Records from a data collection
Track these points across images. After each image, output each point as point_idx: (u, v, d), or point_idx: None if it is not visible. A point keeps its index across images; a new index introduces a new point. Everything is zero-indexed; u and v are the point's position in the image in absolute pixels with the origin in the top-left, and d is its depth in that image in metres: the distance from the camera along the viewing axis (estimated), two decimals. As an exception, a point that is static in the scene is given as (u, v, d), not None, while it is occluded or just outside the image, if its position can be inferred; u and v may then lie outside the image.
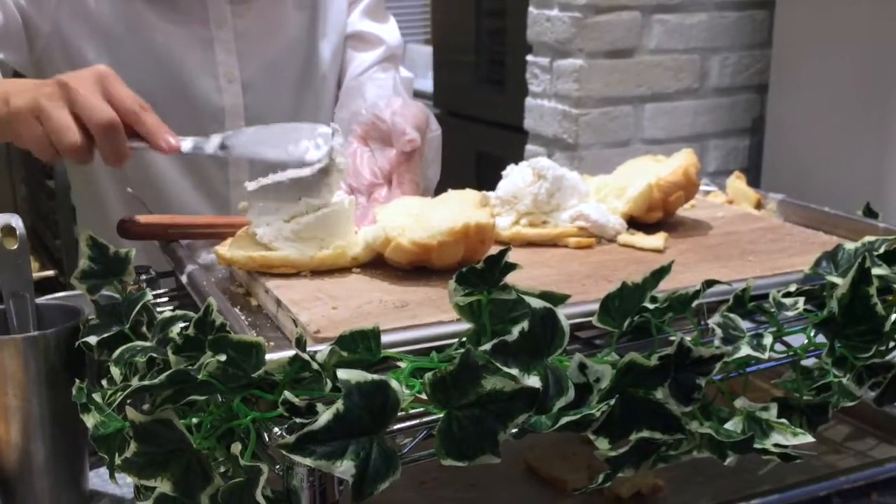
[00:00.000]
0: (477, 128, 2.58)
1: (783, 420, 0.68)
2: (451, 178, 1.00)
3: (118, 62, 1.13)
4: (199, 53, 1.19)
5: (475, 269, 0.62)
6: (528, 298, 0.61)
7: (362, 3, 1.34)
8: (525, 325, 0.60)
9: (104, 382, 0.74)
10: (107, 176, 1.23)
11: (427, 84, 2.96)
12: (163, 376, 0.58)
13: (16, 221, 0.81)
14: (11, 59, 1.16)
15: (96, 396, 0.70)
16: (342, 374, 0.56)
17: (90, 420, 0.69)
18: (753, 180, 1.13)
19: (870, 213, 1.01)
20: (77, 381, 0.73)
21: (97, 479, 0.87)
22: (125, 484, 0.84)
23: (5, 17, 1.11)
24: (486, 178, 0.95)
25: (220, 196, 1.25)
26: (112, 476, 0.68)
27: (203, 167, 1.24)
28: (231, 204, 1.25)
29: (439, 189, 0.94)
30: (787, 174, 1.97)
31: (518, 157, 1.56)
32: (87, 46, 1.15)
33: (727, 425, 0.67)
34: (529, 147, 2.14)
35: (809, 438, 0.67)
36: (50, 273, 2.65)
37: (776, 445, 0.66)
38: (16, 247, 0.80)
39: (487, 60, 2.52)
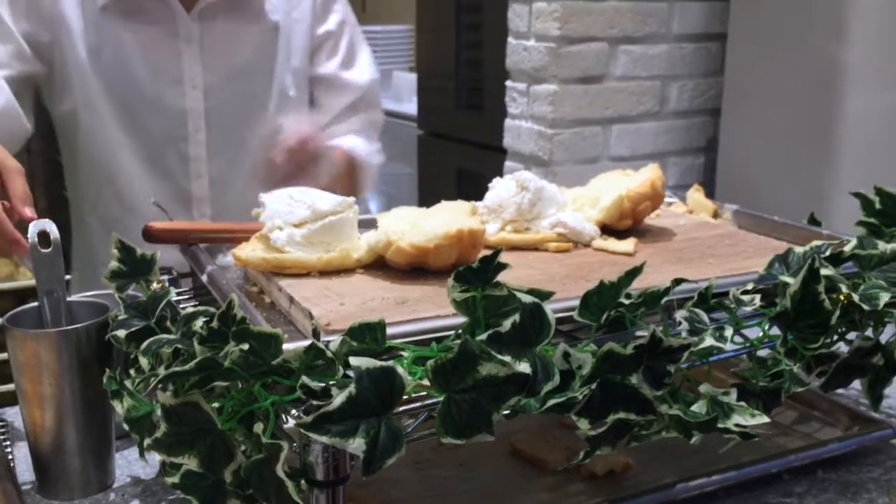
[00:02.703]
0: (458, 147, 2.60)
1: (742, 403, 0.69)
2: (435, 193, 1.01)
3: (98, 69, 1.22)
4: (168, 63, 1.23)
5: (471, 268, 0.63)
6: (518, 294, 0.63)
7: (333, 54, 1.36)
8: (516, 317, 0.61)
9: (132, 372, 0.74)
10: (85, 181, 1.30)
11: (412, 108, 2.97)
12: (192, 363, 0.59)
13: (50, 227, 0.81)
14: (30, 70, 1.22)
15: (128, 384, 0.70)
16: (354, 361, 0.57)
17: (121, 405, 0.70)
18: (708, 193, 1.15)
19: (814, 221, 1.03)
20: (107, 370, 0.74)
21: (122, 460, 0.87)
22: (150, 465, 0.84)
23: (12, 38, 1.19)
24: (467, 193, 0.97)
25: (182, 189, 1.28)
26: (142, 455, 0.69)
27: (163, 162, 1.27)
28: (193, 196, 1.29)
29: (429, 203, 0.96)
30: (739, 187, 2.00)
31: (496, 174, 1.57)
32: (74, 55, 1.21)
33: (693, 408, 0.69)
34: (508, 163, 2.15)
35: (766, 419, 0.68)
36: (68, 277, 2.63)
37: (737, 425, 0.67)
38: (50, 249, 0.81)
39: (467, 86, 2.54)
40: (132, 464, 0.87)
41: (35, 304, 0.83)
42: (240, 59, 1.27)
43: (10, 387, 0.82)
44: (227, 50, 1.26)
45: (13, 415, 0.93)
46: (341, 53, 1.37)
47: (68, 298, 0.84)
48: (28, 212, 0.89)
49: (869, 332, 0.80)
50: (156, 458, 0.64)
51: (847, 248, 0.81)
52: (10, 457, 0.85)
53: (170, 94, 1.24)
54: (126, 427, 0.69)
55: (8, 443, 0.88)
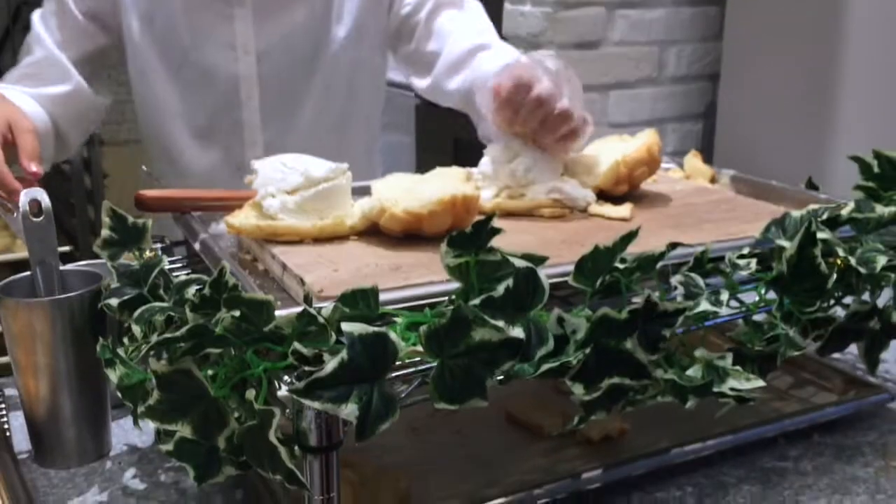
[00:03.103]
0: (455, 116, 2.57)
1: (738, 367, 0.69)
2: (432, 162, 1.00)
3: (150, 36, 1.21)
4: (220, 27, 1.21)
5: (464, 233, 0.62)
6: (512, 259, 0.62)
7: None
8: (510, 282, 0.61)
9: (125, 340, 0.74)
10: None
11: (409, 76, 2.94)
12: (183, 330, 0.58)
13: (41, 196, 0.80)
14: (98, 44, 1.23)
15: (120, 352, 0.70)
16: (346, 326, 0.56)
17: (115, 373, 0.69)
18: (707, 159, 1.14)
19: (811, 185, 1.02)
20: (101, 339, 0.73)
21: (118, 429, 0.87)
22: (145, 433, 0.85)
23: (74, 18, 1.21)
24: (464, 163, 0.96)
25: (236, 157, 1.25)
26: (136, 422, 0.69)
27: (216, 130, 1.25)
28: (246, 164, 1.24)
29: (425, 169, 0.95)
30: (737, 153, 1.99)
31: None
32: (128, 21, 1.21)
33: (688, 372, 0.68)
34: (504, 131, 2.14)
35: (761, 383, 0.68)
36: (66, 248, 2.63)
37: (732, 389, 0.67)
38: (42, 219, 0.80)
39: (465, 54, 2.51)
40: (128, 432, 0.87)
41: (28, 273, 0.82)
42: (292, 22, 1.23)
43: (5, 357, 0.81)
44: (279, 13, 1.22)
45: (8, 385, 0.93)
46: None
47: (61, 268, 0.83)
48: (33, 166, 0.92)
49: (866, 296, 0.80)
50: (151, 426, 0.63)
51: (844, 212, 0.81)
52: (5, 427, 0.85)
53: (222, 60, 1.21)
54: (119, 395, 0.69)
55: (4, 413, 0.88)
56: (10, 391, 0.91)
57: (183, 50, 1.21)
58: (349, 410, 0.55)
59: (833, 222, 0.79)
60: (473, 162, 0.97)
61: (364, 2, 1.26)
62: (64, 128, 1.22)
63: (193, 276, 0.72)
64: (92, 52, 1.23)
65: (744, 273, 0.73)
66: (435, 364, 0.58)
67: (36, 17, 1.24)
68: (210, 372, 0.62)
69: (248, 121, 1.25)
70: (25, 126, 0.96)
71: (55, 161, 1.27)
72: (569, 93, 0.91)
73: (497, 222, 0.63)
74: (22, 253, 1.91)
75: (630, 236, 0.68)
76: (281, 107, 1.26)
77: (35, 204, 0.80)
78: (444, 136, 2.65)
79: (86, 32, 1.22)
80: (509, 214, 0.90)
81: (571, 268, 0.67)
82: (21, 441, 0.85)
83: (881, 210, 0.80)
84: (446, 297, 0.64)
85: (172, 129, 1.26)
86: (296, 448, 0.60)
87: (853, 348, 0.84)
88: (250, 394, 0.59)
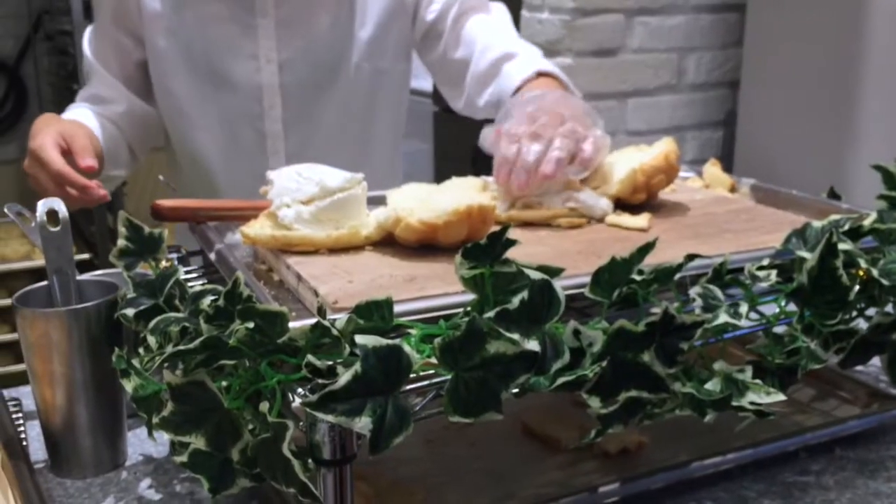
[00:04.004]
0: (473, 124, 2.58)
1: (757, 381, 0.68)
2: (450, 170, 1.00)
3: (174, 48, 1.22)
4: (243, 38, 1.22)
5: (479, 244, 0.62)
6: (527, 271, 0.62)
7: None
8: (525, 294, 0.60)
9: (141, 350, 0.74)
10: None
11: (427, 84, 2.94)
12: (197, 342, 0.58)
13: (58, 206, 0.81)
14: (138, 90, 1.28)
15: (135, 363, 0.70)
16: (360, 339, 0.56)
17: (130, 384, 0.70)
18: (727, 167, 1.13)
19: (833, 195, 1.01)
20: (116, 349, 0.74)
21: (134, 438, 0.88)
22: (161, 444, 0.85)
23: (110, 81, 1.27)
24: (482, 170, 0.95)
25: (259, 167, 1.24)
26: (150, 434, 0.69)
27: (240, 140, 1.26)
28: None
29: (444, 179, 0.94)
30: (757, 162, 1.97)
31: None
32: (152, 36, 1.23)
33: (707, 386, 0.68)
34: (522, 139, 2.13)
35: (781, 396, 0.67)
36: (86, 256, 2.65)
37: (752, 403, 0.66)
38: (59, 228, 0.80)
39: (483, 61, 2.51)
40: (144, 442, 0.87)
41: (45, 283, 0.83)
42: (315, 31, 1.23)
43: (22, 366, 0.82)
44: (302, 22, 1.23)
45: (25, 394, 0.93)
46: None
47: (78, 277, 0.84)
48: (88, 160, 1.00)
49: (889, 308, 0.79)
50: (165, 436, 0.64)
51: (866, 223, 0.80)
52: (22, 436, 0.86)
53: (244, 70, 1.22)
54: (134, 406, 0.69)
55: (20, 422, 0.88)
56: (27, 401, 0.92)
57: (207, 61, 1.22)
58: (363, 424, 0.55)
59: (855, 233, 0.78)
60: (491, 169, 0.96)
61: (388, 9, 1.26)
62: (130, 142, 1.26)
63: (209, 286, 0.72)
64: (136, 66, 1.26)
65: (764, 285, 0.73)
66: (449, 377, 0.58)
67: (85, 41, 1.28)
68: (224, 383, 0.62)
69: (271, 130, 1.25)
70: (79, 131, 1.05)
71: (129, 171, 1.32)
72: (564, 128, 0.92)
73: (512, 233, 0.63)
74: (41, 260, 1.93)
75: (647, 247, 0.67)
76: (303, 116, 1.26)
77: (52, 214, 0.80)
78: (463, 143, 2.64)
79: (125, 49, 1.25)
80: (525, 224, 0.90)
81: (588, 279, 0.67)
82: (37, 450, 0.85)
83: (904, 220, 0.79)
84: (461, 309, 0.64)
85: (197, 140, 1.27)
86: (309, 461, 0.60)
87: (876, 361, 0.83)
88: (264, 406, 0.59)
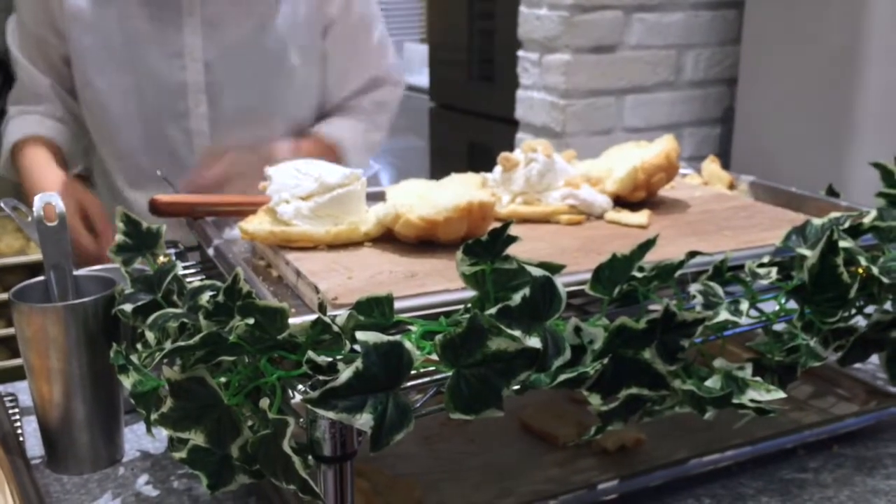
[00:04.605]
0: (469, 120, 2.58)
1: (757, 378, 0.68)
2: (447, 166, 1.00)
3: (99, 43, 1.22)
4: (169, 36, 1.22)
5: (480, 241, 0.62)
6: (528, 268, 0.62)
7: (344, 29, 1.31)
8: (526, 291, 0.60)
9: (139, 346, 0.74)
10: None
11: (423, 80, 2.94)
12: (196, 338, 0.58)
13: (55, 200, 0.81)
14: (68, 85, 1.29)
15: (134, 358, 0.70)
16: (361, 335, 0.56)
17: (128, 380, 0.69)
18: (724, 164, 1.13)
19: (832, 192, 1.01)
20: (114, 345, 0.73)
21: (131, 434, 0.87)
22: (159, 440, 0.85)
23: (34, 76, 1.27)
24: (478, 166, 0.95)
25: (186, 164, 1.27)
26: (149, 430, 0.68)
27: (166, 136, 1.27)
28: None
29: (440, 176, 0.94)
30: (755, 159, 1.98)
31: (507, 147, 1.54)
32: (78, 32, 1.22)
33: (707, 383, 0.68)
34: (520, 135, 2.13)
35: (782, 394, 0.67)
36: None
37: (752, 401, 0.66)
38: (56, 223, 0.80)
39: (479, 58, 2.51)
40: (141, 438, 0.87)
41: (42, 278, 0.82)
42: (242, 33, 1.24)
43: (18, 361, 0.81)
44: (228, 23, 1.23)
45: (22, 389, 0.93)
46: (352, 27, 1.33)
47: (75, 273, 0.84)
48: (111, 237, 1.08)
49: (888, 306, 0.79)
50: (164, 432, 0.63)
51: (866, 220, 0.80)
52: (19, 431, 0.86)
53: (170, 67, 1.23)
54: (132, 402, 0.69)
55: (17, 417, 0.88)
56: (24, 396, 0.91)
57: (132, 57, 1.22)
58: (364, 420, 0.55)
59: (855, 230, 0.78)
60: (488, 166, 0.96)
61: (313, 22, 1.28)
62: (79, 134, 1.28)
63: (207, 282, 0.72)
64: (63, 62, 1.26)
65: (764, 282, 0.73)
66: (450, 373, 0.58)
67: (8, 34, 1.28)
68: (223, 380, 0.62)
69: (196, 128, 1.26)
70: (94, 202, 1.16)
71: (91, 160, 1.34)
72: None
73: (513, 229, 0.63)
74: (36, 255, 1.92)
75: (648, 244, 0.67)
76: (229, 116, 1.27)
77: (49, 209, 0.80)
78: (459, 139, 2.65)
79: (50, 45, 1.24)
80: (525, 221, 0.90)
81: (588, 276, 0.67)
82: (34, 446, 0.85)
83: (904, 218, 0.79)
84: (462, 306, 0.64)
85: (121, 137, 1.27)
86: (310, 458, 0.60)
87: (874, 358, 0.83)
88: (264, 402, 0.59)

Aim of the exercise: Set down precisely the lines above between the line holding "60: (473, 162, 0.97)" and the line holding "72: (569, 93, 0.91)", inclusive, and nothing beyond them.

Result:
60: (473, 162, 0.97)
61: (364, 2, 1.26)
62: (64, 128, 1.22)
63: (193, 276, 0.72)
64: (92, 52, 1.23)
65: (744, 273, 0.73)
66: (435, 364, 0.58)
67: (36, 17, 1.24)
68: (210, 372, 0.62)
69: (248, 121, 1.25)
70: (25, 126, 0.96)
71: (55, 161, 1.27)
72: (569, 93, 0.91)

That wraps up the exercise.